Exact transcription begins at the first line of the material below and ends with the line holding "monitor: none [215,39,336,109]"; pictures are skipped.

>>>

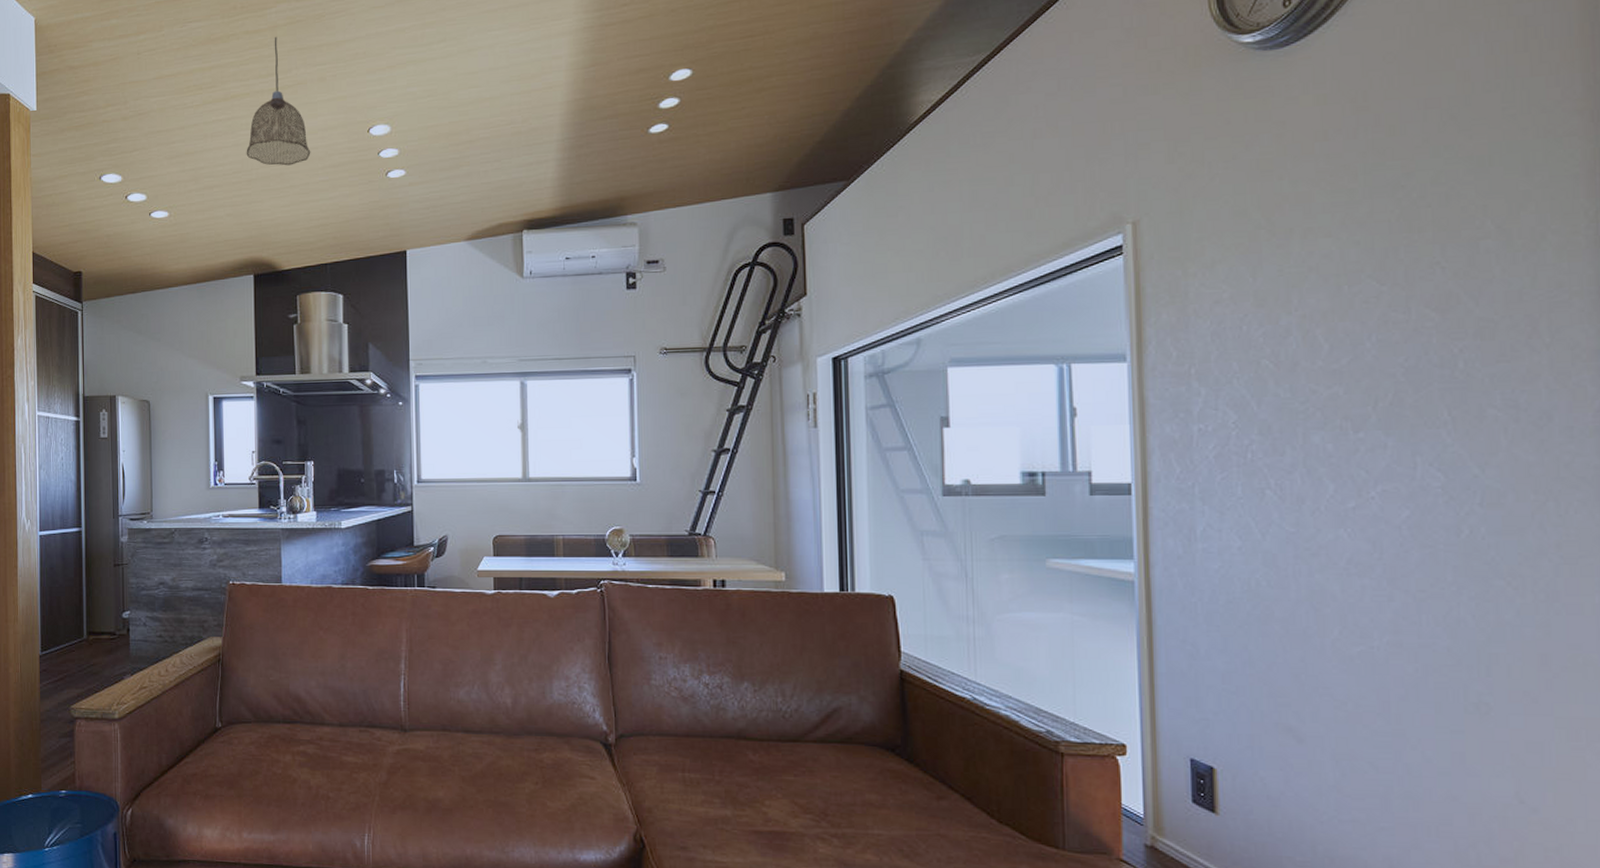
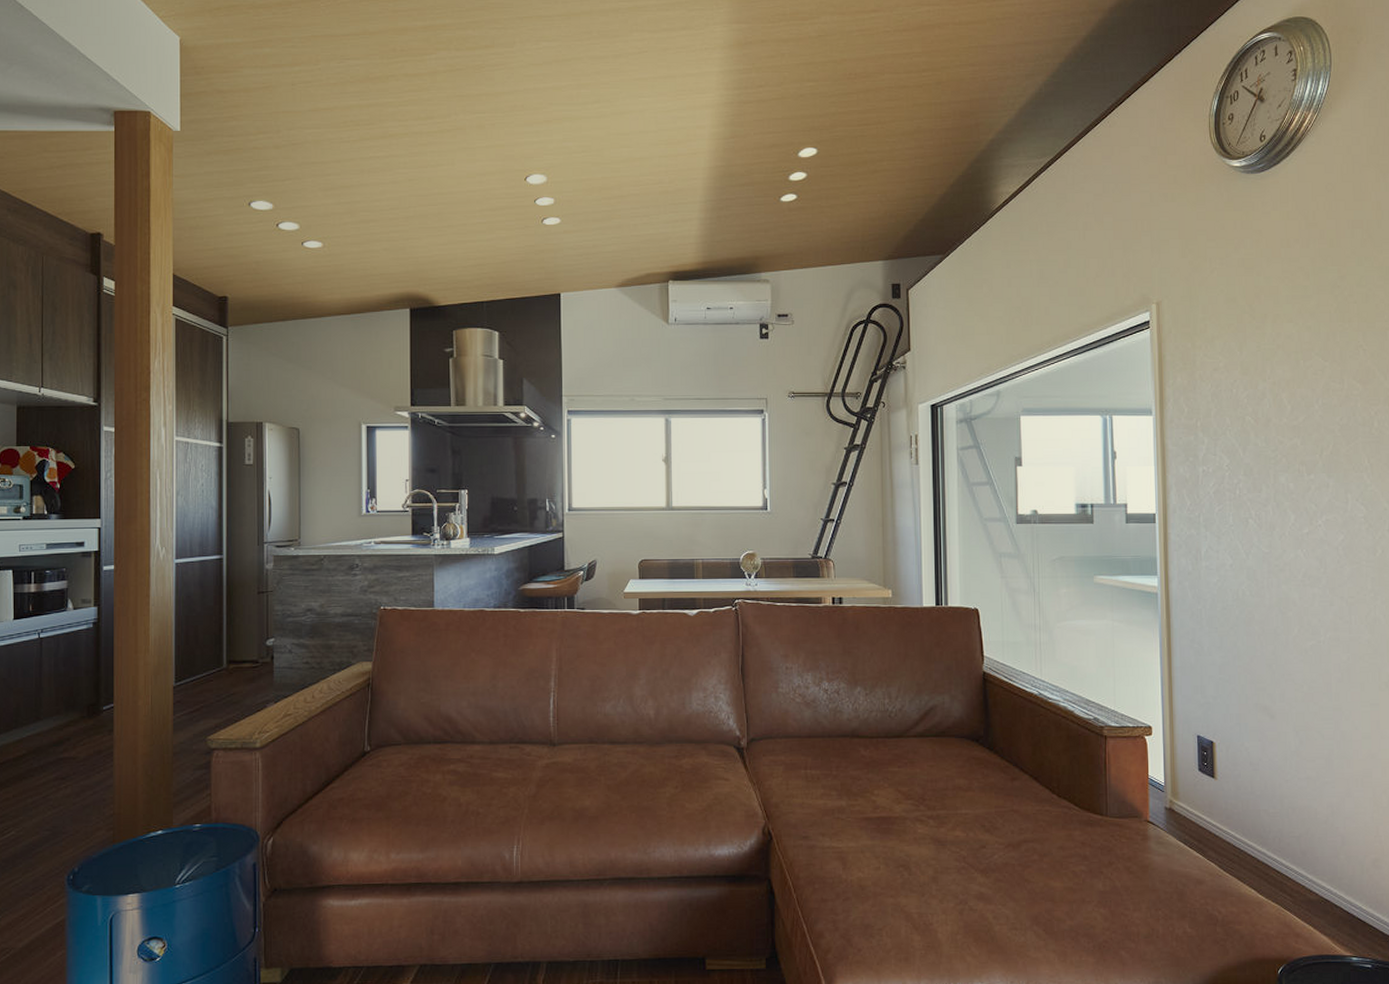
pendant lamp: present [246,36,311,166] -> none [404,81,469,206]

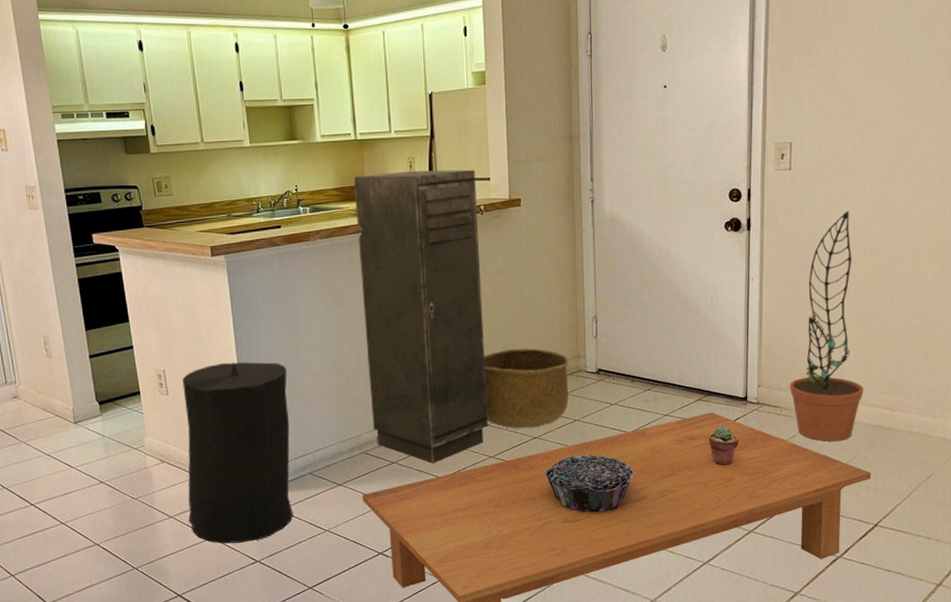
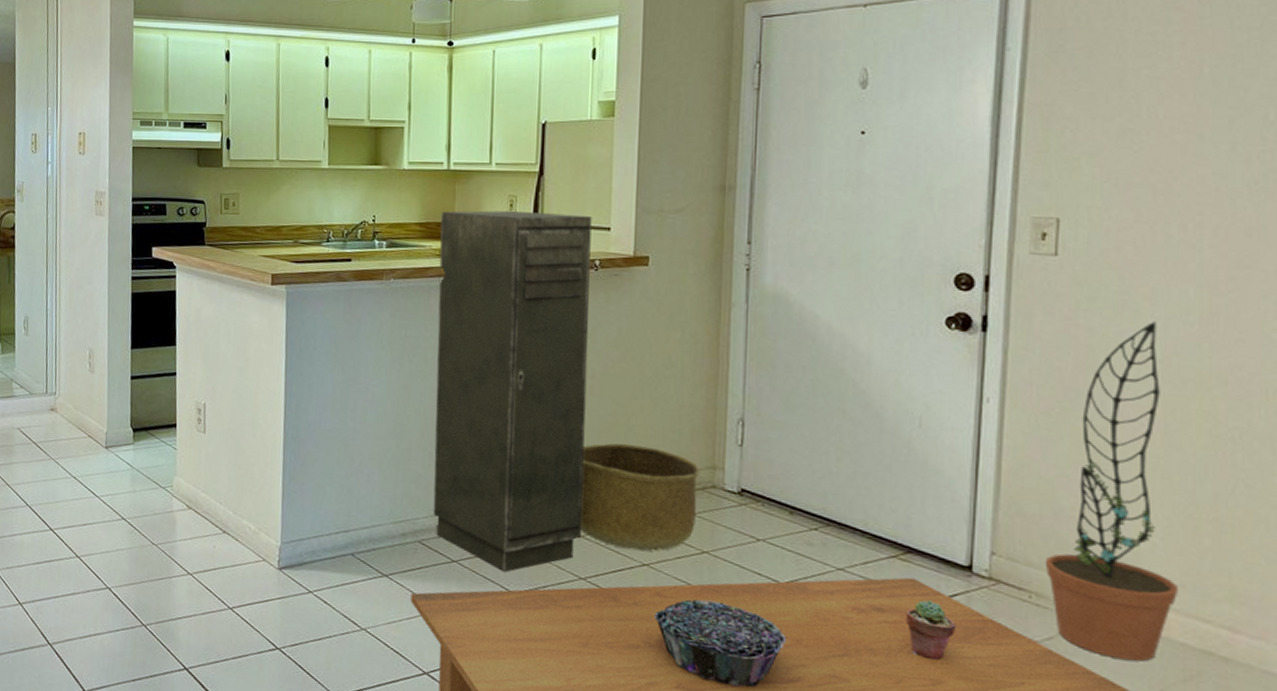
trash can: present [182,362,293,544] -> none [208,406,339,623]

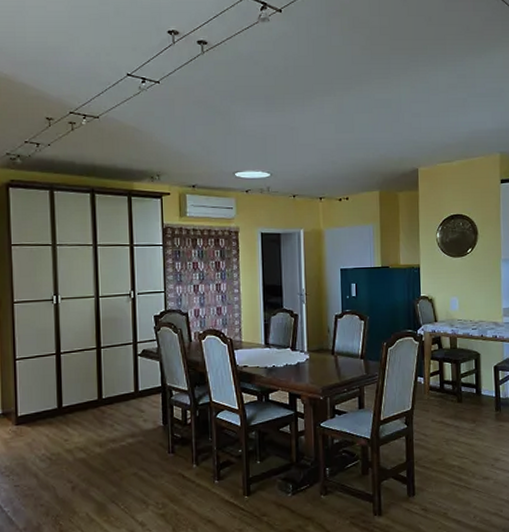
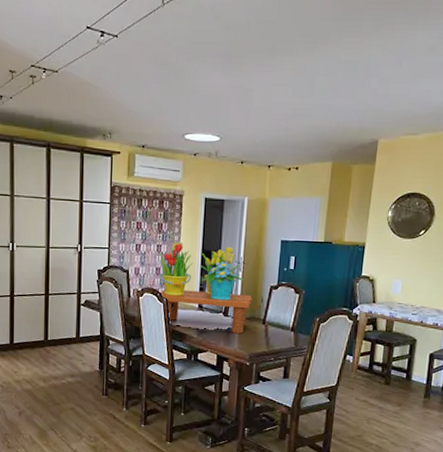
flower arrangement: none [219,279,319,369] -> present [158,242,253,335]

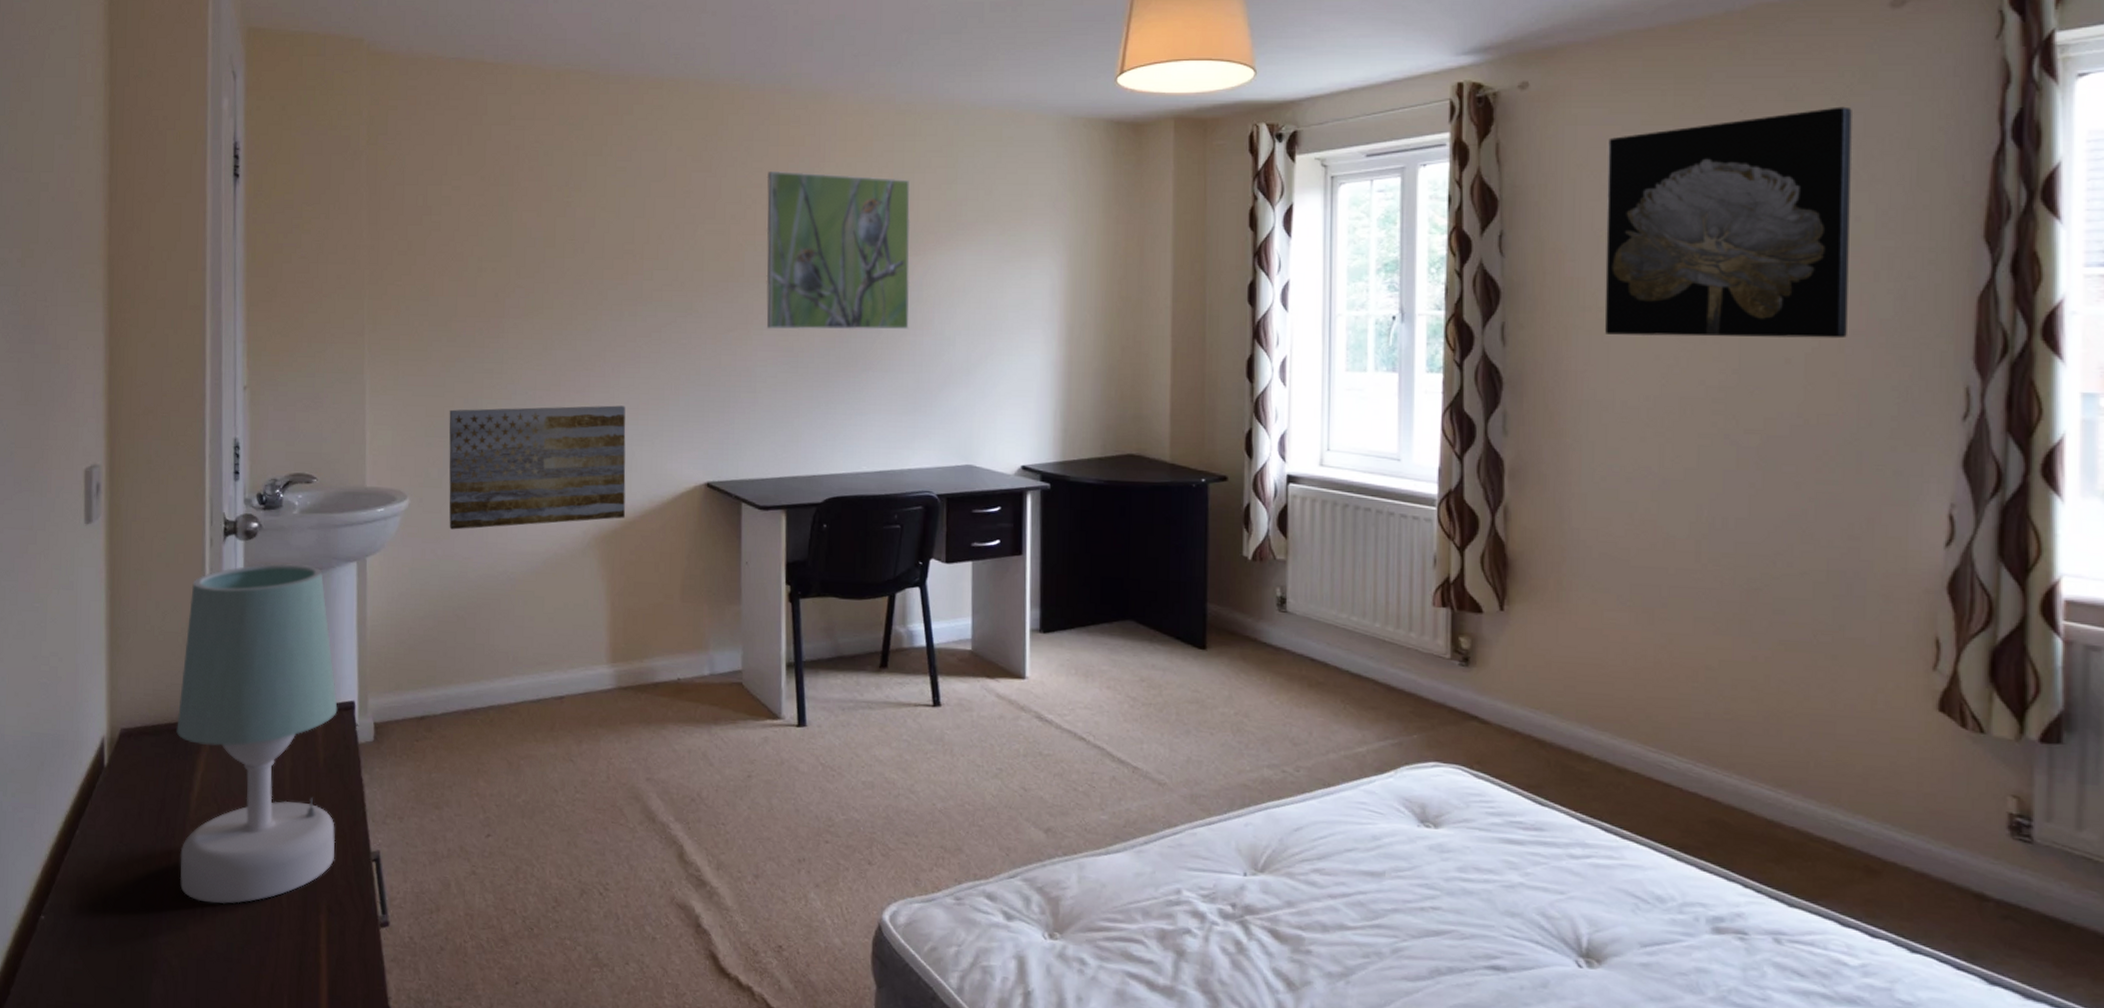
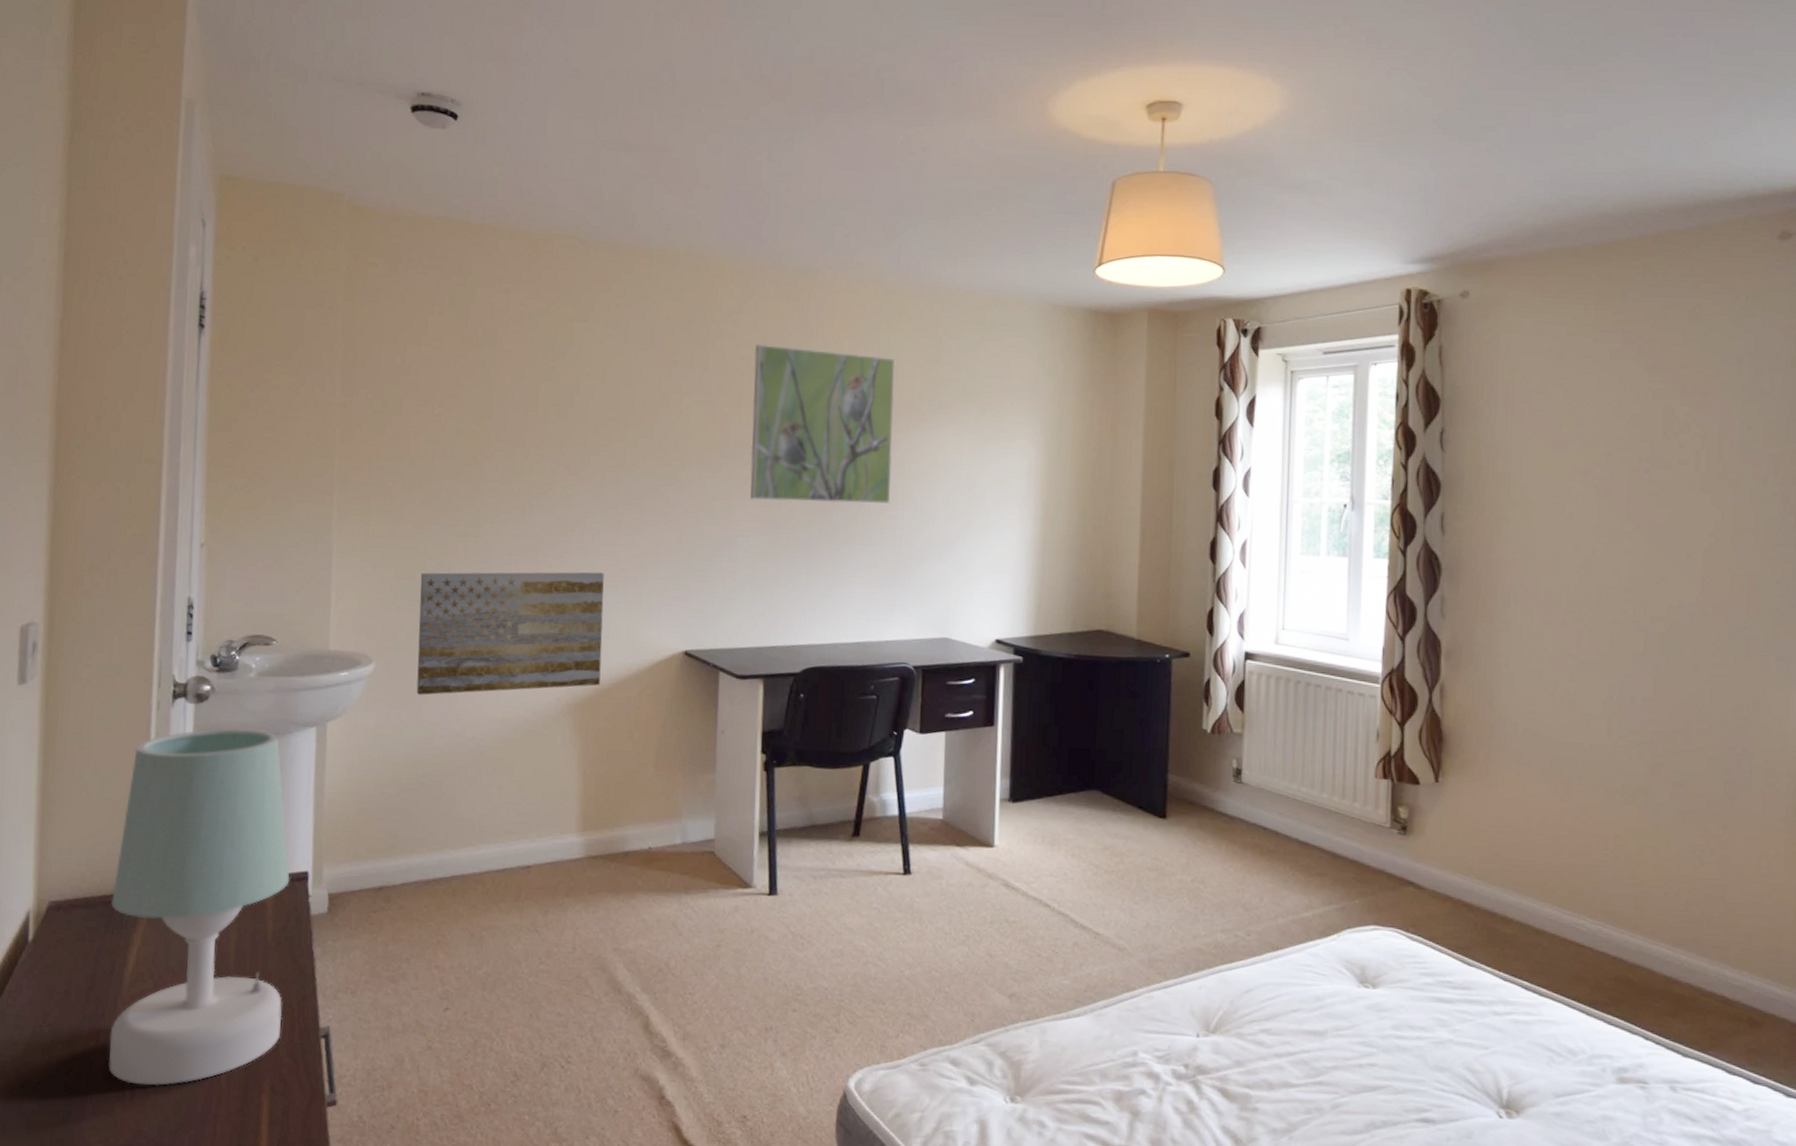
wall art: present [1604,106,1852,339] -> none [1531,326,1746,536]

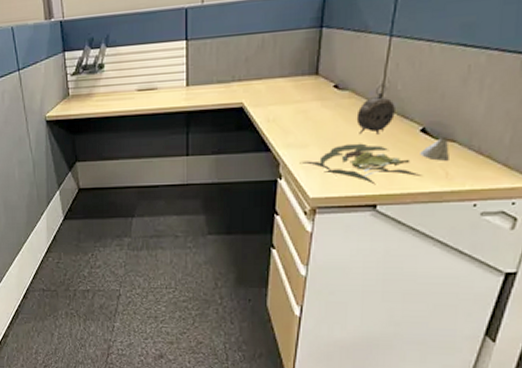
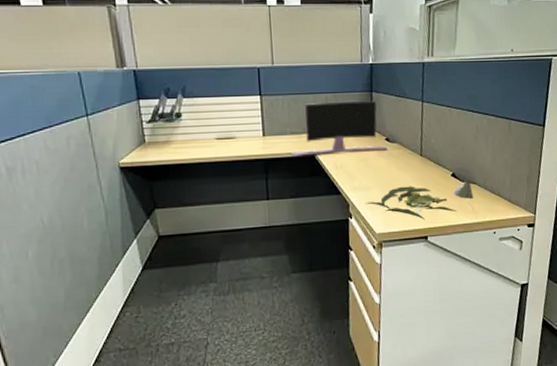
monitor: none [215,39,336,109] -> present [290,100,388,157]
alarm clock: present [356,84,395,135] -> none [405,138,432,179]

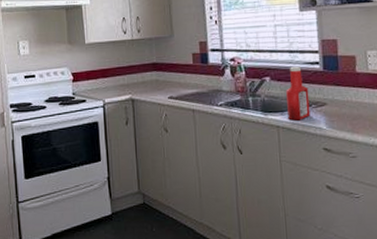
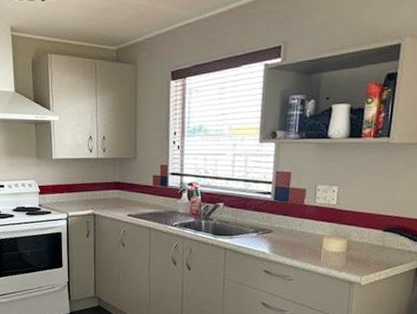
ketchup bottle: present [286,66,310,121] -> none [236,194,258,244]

<<<

### RESPONSE BELOW:
pendant lamp: present [246,36,311,166] -> none [404,81,469,206]

trash can: present [182,362,293,544] -> none [208,406,339,623]

flower arrangement: none [219,279,319,369] -> present [158,242,253,335]

wall art: present [1604,106,1852,339] -> none [1531,326,1746,536]

monitor: none [215,39,336,109] -> present [290,100,388,157]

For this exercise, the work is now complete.